-- start of MATERIALS PROVIDED --
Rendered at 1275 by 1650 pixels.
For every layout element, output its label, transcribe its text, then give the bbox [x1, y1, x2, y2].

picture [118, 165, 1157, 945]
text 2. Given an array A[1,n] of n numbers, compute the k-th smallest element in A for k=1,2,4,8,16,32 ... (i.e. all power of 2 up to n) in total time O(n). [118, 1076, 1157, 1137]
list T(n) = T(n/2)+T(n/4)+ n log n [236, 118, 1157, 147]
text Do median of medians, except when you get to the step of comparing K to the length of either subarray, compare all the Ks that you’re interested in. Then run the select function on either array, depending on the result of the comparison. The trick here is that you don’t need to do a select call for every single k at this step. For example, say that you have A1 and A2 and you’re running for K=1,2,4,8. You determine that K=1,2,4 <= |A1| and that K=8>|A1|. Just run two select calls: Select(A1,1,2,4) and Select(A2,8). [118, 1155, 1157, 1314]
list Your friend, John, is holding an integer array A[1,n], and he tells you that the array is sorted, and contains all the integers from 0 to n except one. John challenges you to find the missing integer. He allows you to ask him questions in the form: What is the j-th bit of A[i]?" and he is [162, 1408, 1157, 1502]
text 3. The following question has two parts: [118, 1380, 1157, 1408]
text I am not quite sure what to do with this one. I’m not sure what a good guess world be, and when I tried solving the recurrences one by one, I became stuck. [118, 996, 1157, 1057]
-- end of MATERIALS PROVIDED --
Extract every line of the records above word for word, keeping each line complete and in its original order.

# THE OUTPUT
Rendered at 1275 by 1650 pixels.
For every layout element, output its label, transcribe its text, then give the bbox [x1, y1, x2, y2].

picture [118, 165, 1157, 945]
text 2. Given an array A[1,n] of n numbers, compute the k-th smallest element in A for k=1,2,4,8,16,32 ... (i.e. all power of 2 up to n) in total time O(n). [118, 1076, 1157, 1137]
list T(n) = T(n/2)+T(n/4)+ n log n [236, 118, 1157, 147]
text Do median of medians, except when you get to the step of comparing K to the length of either subarray, compare all the Ks that you’re interested in. Then run the select function on either array, depending on the result of the comparison. The trick here is that you don’t need to do a select call for every single k at this step. For example, say that you have A1 and A2 and you’re running for K=1,2,4,8. You determine that K=1,2,4 <= |A1| and that K=8>|A1|. Just run two select calls: Select(A1,1,2,4) and Select(A2,8). [118, 1155, 1157, 1314]
list Your friend, John, is holding an integer array A[1,n], and he tells you that the array is sorted, and contains all the integers from 0 to n except one. John challenges you to find the missing integer. He allows you to ask him questions in the form: What is the j-th bit of A[i]?" and he is [162, 1408, 1157, 1502]
text 3. The following question has two parts: [118, 1380, 1157, 1408]
text I am not quite sure what to do with this one. I’m not sure what a good guess world be, and when I tried solving the recurrences one by one, I became stuck. [118, 996, 1157, 1057]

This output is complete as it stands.